■ **Teks Bacaan**
+++

Simalakama Sinetron Kita
Kehadiran sekian banyak tayangan sinetron di sekian stasiun TV swasta kita seharusnya memberikan pencerahan tersendiri bagi mereka yang mendambakan huiburan yang sehat di layer kaca. Namun apa daya, kehadiran sekian banyak judul sinetron malah menjelma menjadi simalakama. Dengan jumlah produksi film layer perak yang masih tersendat pertumbuhannya, seharusnya sinetron mampu mengisi ceruk dan peluang yang cukup banyak di layer kaca. Setidaknya minimal dalam 16 jam operasional TV swasta kita, memberi cukup banyak waktu bagi penampilan sinetron, yang rata-rata berdurasi satu jam saja.
Sinetron pada umumnya bercerita tentang kehidupan manusia sehari-hari yang diwarnai dengan konflik. Seperti layaknya drama atau sandiwara, sinetron diawali dengan perkenalan tokoh-tokoh yang memiliki karakter khas masing-masing. Berbagai karakter yang berbeda menimbulkan konflik yang makin lama makin besar sehingga sampai pada titik klimaksnya. Akhir dari suatu sinetron dapat bahagia maupun sedih, tergantung dari jalan cerita yang ditentukan oleh penulis skenario.
Tak kurang dari seorang Garin Nugroho menyatakan bila saluran TV swasta kita seharusnya menjadi ladang subur bagi perkembangan sinetron, yang bias menjadi batu pijakan yang baik bagi kalangan kreatifnya, untuk menjangkau reputasi yang lebih bagus di layr perak. “ Semua peluang yang menjadi daya tarik utama televisi sebenarnya punya nilai ekonomis masing-masing. Baik itu nilai ekonomis secara cultural, maupun nilai ekonomis finansial. Namun di negeri kita ini, nilai keuntungan bagi kemajuan budaya dilemahkan tanpa daya oleh nilai ekonomis pemodal, “ ujar sutradara muda ini saat ditemui di sela acara LA Lights Indie Movie di Yogya.
Garin kemudian menjelaskan, dengan mengutip sebuah teori kajian budaya, bila komoditas budaya itu juga punya manfaat tersendiri, karena lebih tertuju pada nilai guna. “ Ini bisa ditafsirkan bila tayangan sinetron yang baik, selain memberikan kesenangan pada pemirsa, juga memberikan makna, sekaligus menjadi identitas sosial yang tersendiri. Namun faktanya, yang dijadikan acuan dalam menyusun program adalah rasionalisasi yang berdasarkan pada nilai-nilai pasar dan justru diperkuat oleh sponsor yang ingin menggiring pemirsa dalam kepentingan ekonomisnya.”

+++

■ **Informasi Hasil Ekstraksi**

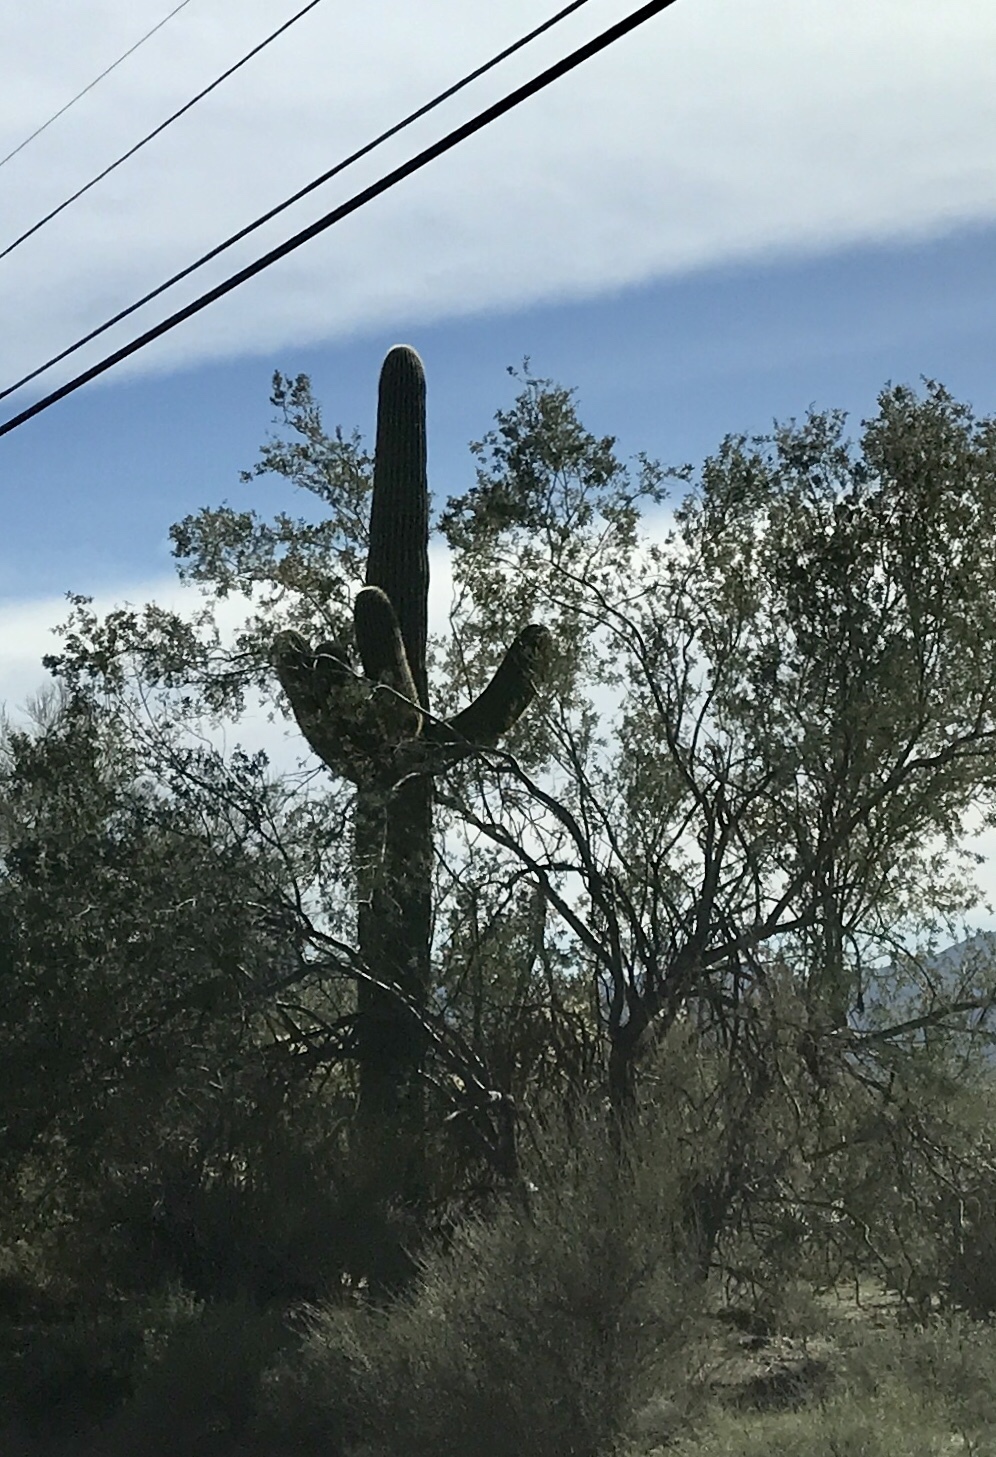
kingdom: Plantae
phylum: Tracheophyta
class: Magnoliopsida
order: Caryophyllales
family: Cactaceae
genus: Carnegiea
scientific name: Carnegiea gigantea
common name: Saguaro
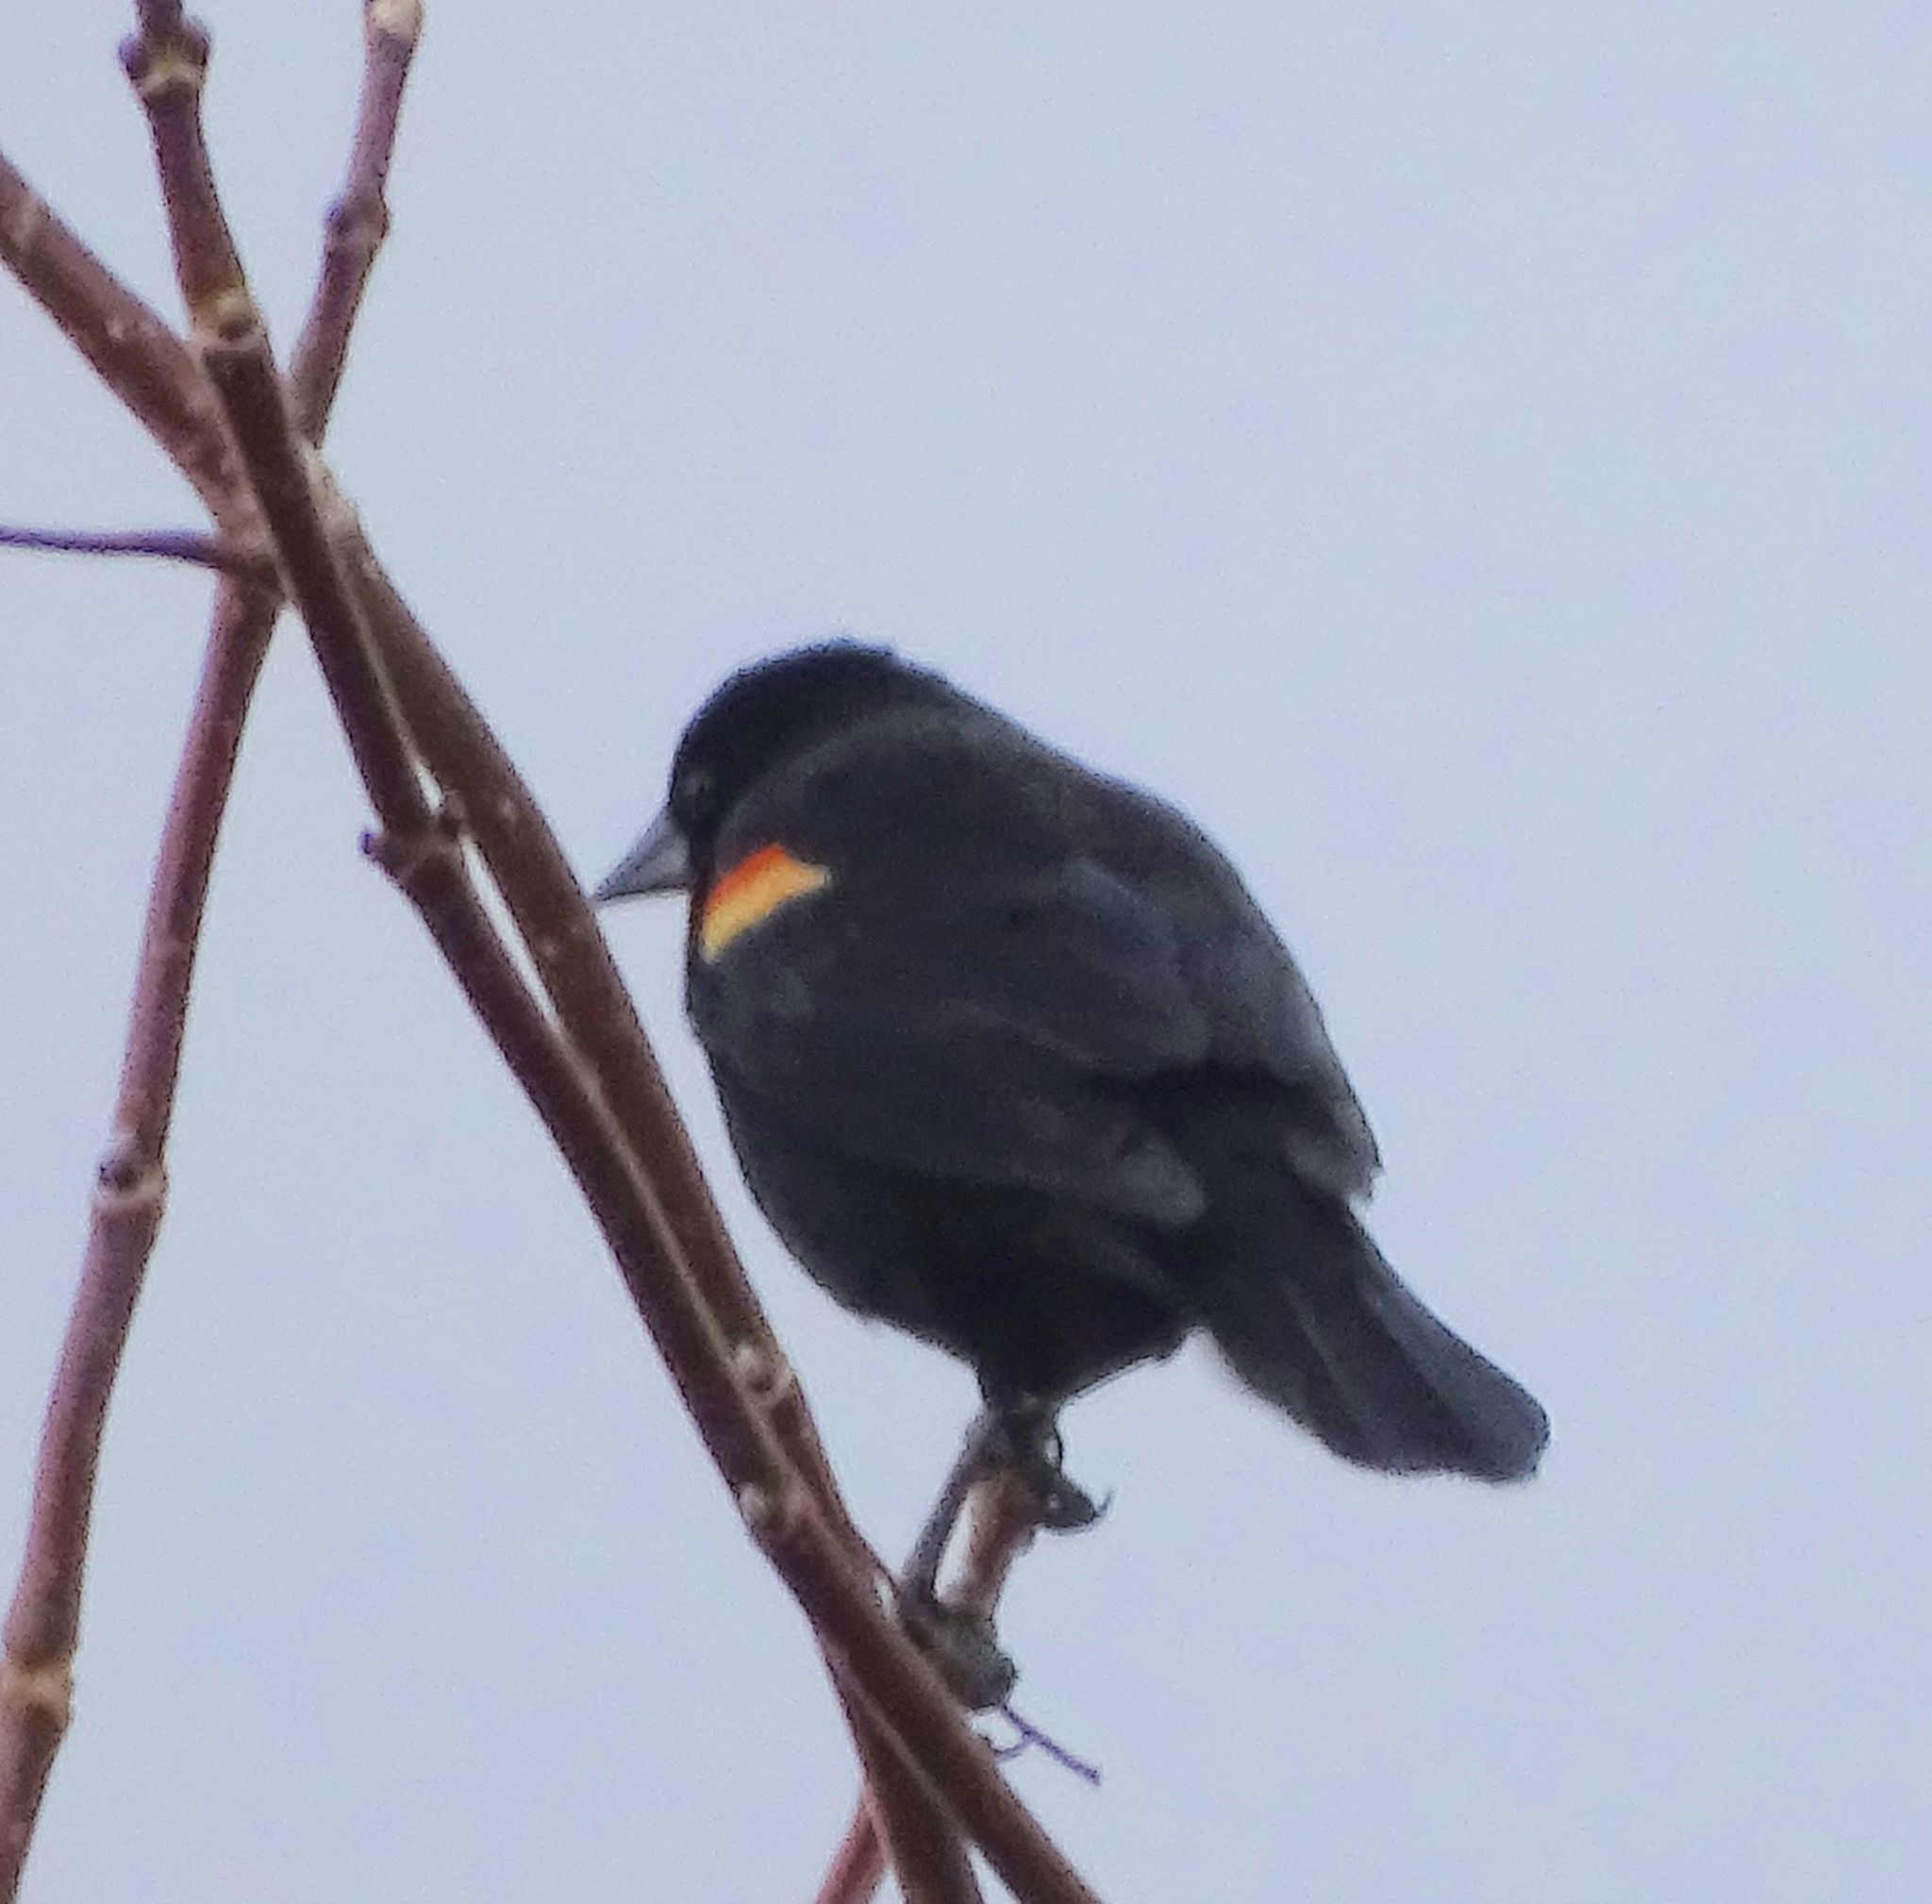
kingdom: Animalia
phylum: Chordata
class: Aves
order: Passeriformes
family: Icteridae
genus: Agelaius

+++

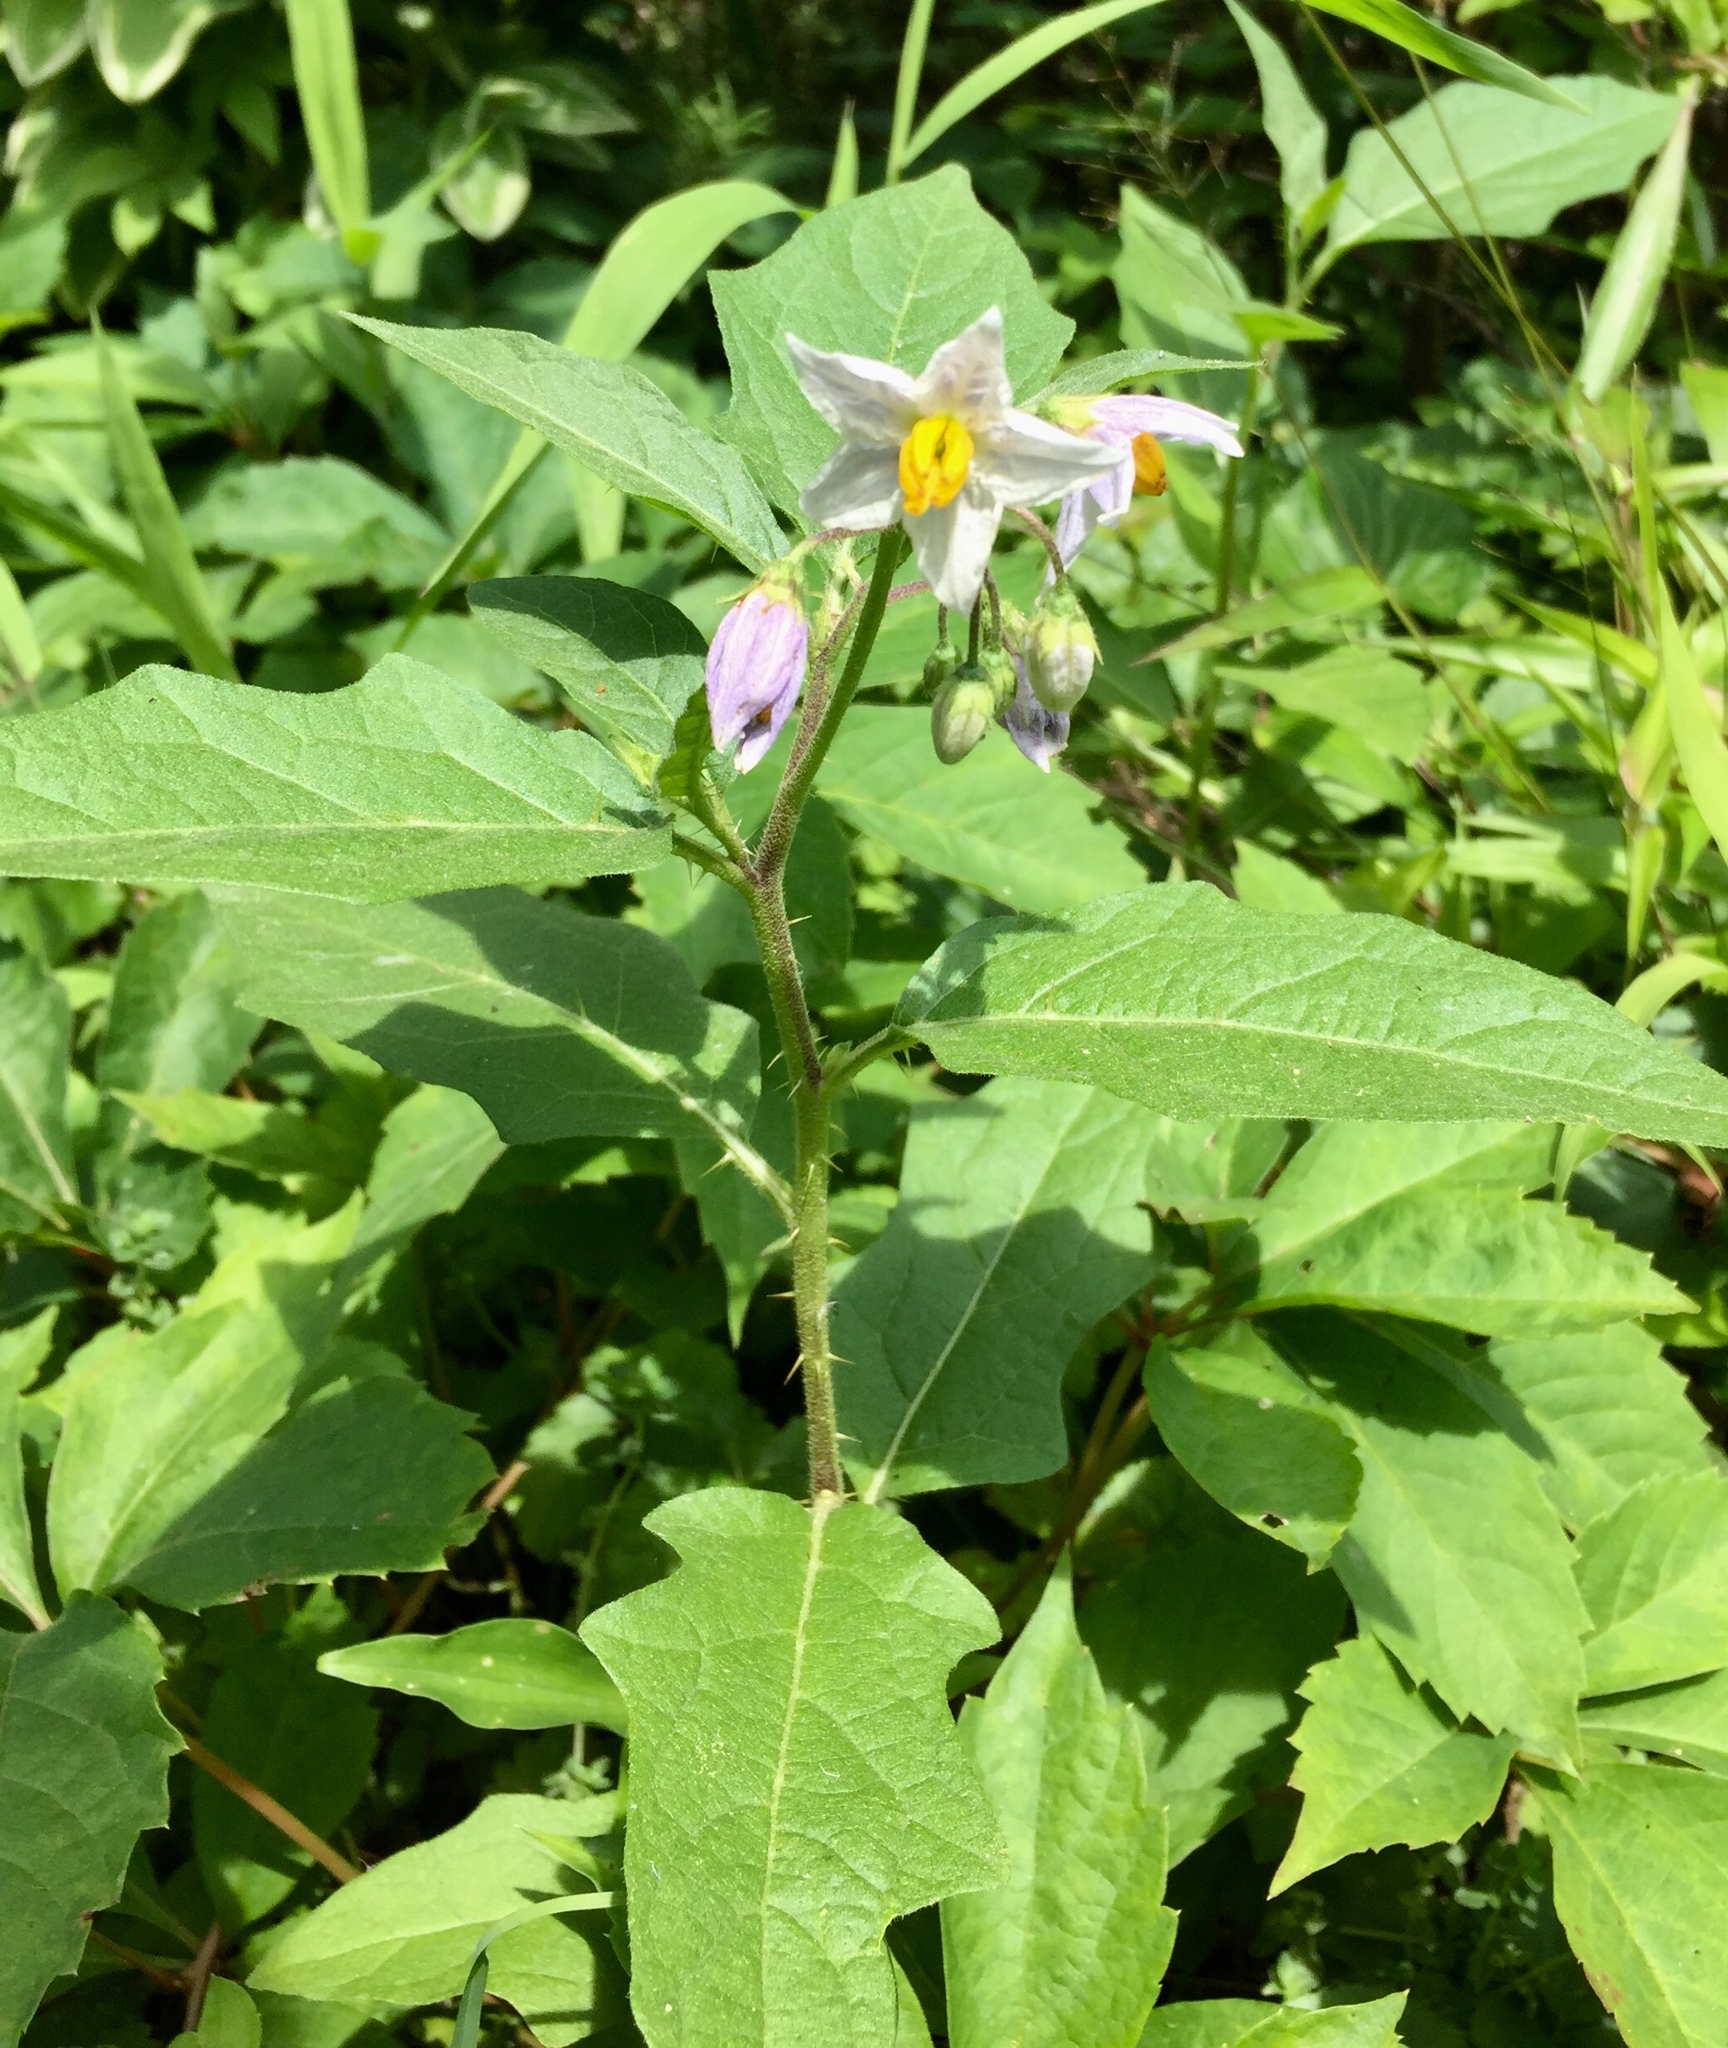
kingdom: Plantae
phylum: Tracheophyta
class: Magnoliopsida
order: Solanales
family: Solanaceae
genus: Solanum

+++

■ **Tugas yang Diselesaikan**
Teruskan tulisan tentang sinetron di stasiun TV swasta Indonesia, dimulai tepat setelah kalimat terakhir yang ditampilkan.

■ **Hasil Keluaran**
Garin selanjutnya menambahkan, bila televisi lantas melakukan mekanisme pasar tak ubahnya tukang sihir, yang menampilkan semua kelimpahan kemudahan logika dan eksotisme semata. Semua ini dibungkus dengan dalih bahwa televisi masih membutuhkan waktu untuk menciptakan iklim yang sehat bagi produk lokal.
Selaras dengan pendapat Garin, Drs. Djumari M.Si, ( seorang kepala keluarga yang dengan tekun sengaja menyediakan sebagian waktunya untuk mengamati berbagai tayangan sinetron di televise kita), mengatakan bila kehendak beberapa rumah produksi untuk menguasai sebuah ‘ruang’ di televisi, membuat sebuah sinetron sengaja diulur-ulur, menjadi berpuluh-puluh episode. “ Jelas ceritanya menjadi cair, menurunkan kualitas cerita. Pada akhirnya membuat sinetron menjadi kepanjangan niat komersial saja, kehilangan peluangnya untuk memberi tontonan yang bermakna, namun hanya sekedar menyajikan hal-hal yang bersifat menghibur atau sekedar memberi sensasi gampangan. Seperti yang ada dalam konsep yang sering disebut sebagai ‘bmw’ atau konsep blood, money and woman,” ujarnya.
Ayah dari dua orang anak ini kemudian menunjukkan beberapa hal yang kurang memberi manfaat yang mencerahkan. . “ Lihat saja sebagian besar tayangan TV yang ada pada umumnya bercerita seputar kehidupan remaja dengan intrik-intrik cinta segi tiga, kehidupan keluarga yang penuh dengan kekerasan, dan tema yang akhir-akhir ini sangat digemari yaitu tentang kehidupan alam gaib.”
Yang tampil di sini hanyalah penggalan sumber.